The ARC CFBD aims to advance the techniques and workflows of fragment-based drug design to establish new avenues for drug discovery. Our team have used our novel workflow called REFiL (Rapid Elaboration of Fragments into Leads) to demonstrate accelerated development of leads for drug discovery. This new method has the potential to produce a drastic reduction in cost for R&D, as well as expedite identification of potential drug leads.
Fragment-Based Drug Discovery (FBDD) is an established field of study where small drug building blocks of less than 20 non-hydrogen atoms (i.e. fragments) form the basis for lead-like compounds. Fragment-based leads are superior candidates for progressing through to drug development because they offer opportunities to incorporate better physical properties and, therefore, tackles the issue of late stage attrition that can occur in traditional drug discovery pipelines.
Despite these advantages, FBDD is not without its drawbacks. Elaboration of fragments into potent leads typically relies on structural data, usually in the form of X-ray crystallography, which is a costly bottleneck and limits the type of protein targets to those that readily crystallise.
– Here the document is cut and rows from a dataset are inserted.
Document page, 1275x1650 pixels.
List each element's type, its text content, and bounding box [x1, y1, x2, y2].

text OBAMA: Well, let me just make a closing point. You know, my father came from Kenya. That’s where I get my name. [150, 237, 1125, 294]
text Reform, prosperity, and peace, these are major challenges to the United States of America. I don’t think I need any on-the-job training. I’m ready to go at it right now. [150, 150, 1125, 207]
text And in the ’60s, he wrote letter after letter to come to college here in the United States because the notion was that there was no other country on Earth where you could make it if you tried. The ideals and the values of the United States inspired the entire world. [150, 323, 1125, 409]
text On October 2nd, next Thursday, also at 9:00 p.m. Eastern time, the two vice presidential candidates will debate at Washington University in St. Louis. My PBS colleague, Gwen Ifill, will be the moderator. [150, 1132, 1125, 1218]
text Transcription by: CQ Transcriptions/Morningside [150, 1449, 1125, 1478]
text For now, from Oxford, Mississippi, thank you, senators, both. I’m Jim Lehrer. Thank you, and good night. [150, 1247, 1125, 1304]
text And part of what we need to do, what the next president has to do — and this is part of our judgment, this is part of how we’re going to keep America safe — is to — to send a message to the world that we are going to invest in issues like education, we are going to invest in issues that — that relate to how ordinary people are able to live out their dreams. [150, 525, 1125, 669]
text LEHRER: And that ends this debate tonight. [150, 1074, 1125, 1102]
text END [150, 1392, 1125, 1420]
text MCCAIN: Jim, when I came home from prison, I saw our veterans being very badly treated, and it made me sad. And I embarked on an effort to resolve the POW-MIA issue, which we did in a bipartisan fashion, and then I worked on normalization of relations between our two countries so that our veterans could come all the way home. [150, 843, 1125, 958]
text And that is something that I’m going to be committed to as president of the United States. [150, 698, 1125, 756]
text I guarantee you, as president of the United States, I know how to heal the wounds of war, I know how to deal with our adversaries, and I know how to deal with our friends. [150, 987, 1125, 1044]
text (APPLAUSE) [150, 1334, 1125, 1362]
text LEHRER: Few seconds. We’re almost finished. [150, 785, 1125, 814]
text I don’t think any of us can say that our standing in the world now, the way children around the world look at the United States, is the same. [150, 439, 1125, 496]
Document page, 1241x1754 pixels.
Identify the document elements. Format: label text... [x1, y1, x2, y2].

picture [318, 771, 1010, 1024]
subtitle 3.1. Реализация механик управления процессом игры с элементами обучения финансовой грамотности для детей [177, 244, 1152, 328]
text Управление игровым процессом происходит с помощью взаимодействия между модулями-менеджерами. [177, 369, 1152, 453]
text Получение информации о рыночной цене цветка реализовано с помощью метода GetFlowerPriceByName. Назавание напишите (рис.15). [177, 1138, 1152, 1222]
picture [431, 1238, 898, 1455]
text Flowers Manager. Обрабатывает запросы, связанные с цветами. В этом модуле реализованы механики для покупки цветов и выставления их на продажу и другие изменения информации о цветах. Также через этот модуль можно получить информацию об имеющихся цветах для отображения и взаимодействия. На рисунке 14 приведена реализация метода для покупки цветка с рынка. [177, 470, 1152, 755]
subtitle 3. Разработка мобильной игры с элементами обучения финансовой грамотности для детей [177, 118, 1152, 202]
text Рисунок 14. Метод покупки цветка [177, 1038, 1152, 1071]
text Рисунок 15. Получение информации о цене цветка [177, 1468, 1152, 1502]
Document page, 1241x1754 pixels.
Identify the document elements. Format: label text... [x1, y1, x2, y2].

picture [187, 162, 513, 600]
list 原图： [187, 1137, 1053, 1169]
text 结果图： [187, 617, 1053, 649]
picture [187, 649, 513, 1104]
Generation of various elaborated compounds to test for potency is also inherently expensive and time-consuming – rendered more laborious by the need for compound purification. Unfortunately, it is often the case that these elaborated compounds achieve meagre affinity gains that fail to justify the cost of consumables for synthesis or purification.
Our REFiL workflow aimed to address these hurdles. First, our program of analogue design leverages chemical diversity in lieu of structural data to guide compound generation. Second, this chemistry is performed in parallel, on microscale and in a plate-based format using curated reagent libraries, making this highly cost- and time-efficient. These elaborated libraries can then be assessed unpurified using Off-Rate Screening by SPR. This ability to generate huge amounts of chemical matter which could be assessed unpurified drastically expedited this traditionally laborious process. The workflow boasts an impressive 100-fold affinity improvement in the space of under a year to achieve lead-like compounds.
Published on ChemRxiv, the team applied the REFiL workflow to develop lead-like compounds for the extra terminal domain of bromodomain-3 (BRD3-ET), a target for cancer therapeutics. Bromodomain containing proteins are key regulators of transcription in the cell cycle, and the oncological potential of these proteins is well established.
The application of REFiL to BRD-3ET led to three promising analogues for further development into lead-like compounds. On a target specific level, this represents a huge step in the fields of oncology and epigenetics as the role of the extra terminal domain is poorly elucidated. Designing lead-like compounds for BRD-3ET will help illuminate the holistic function of this protein in transcriptional activity.
The impact of this workflow has widespread application potential throughout the pharmaceutical industry. It could see a reduction in R&D costs from failed early stage candidates. More topically, the cheap and expedited nature of lead generation by REFiL is sorely needed in tackling COVID-19 and other poorly understood diseases. We stand to greatly fine-tune our understanding of disease with the generalised application of this workflow.
Rapid elaboration of fragments into leads applied to Bromodomain-3 extra terminal domain
Adams, L. A.; Wilkinson-White, L. E.; Gunzburg, M. J.; Headey, S. J.; Scanlon, M. J.; Capuano, B.; Mackay, J. P.; Doak, B. C.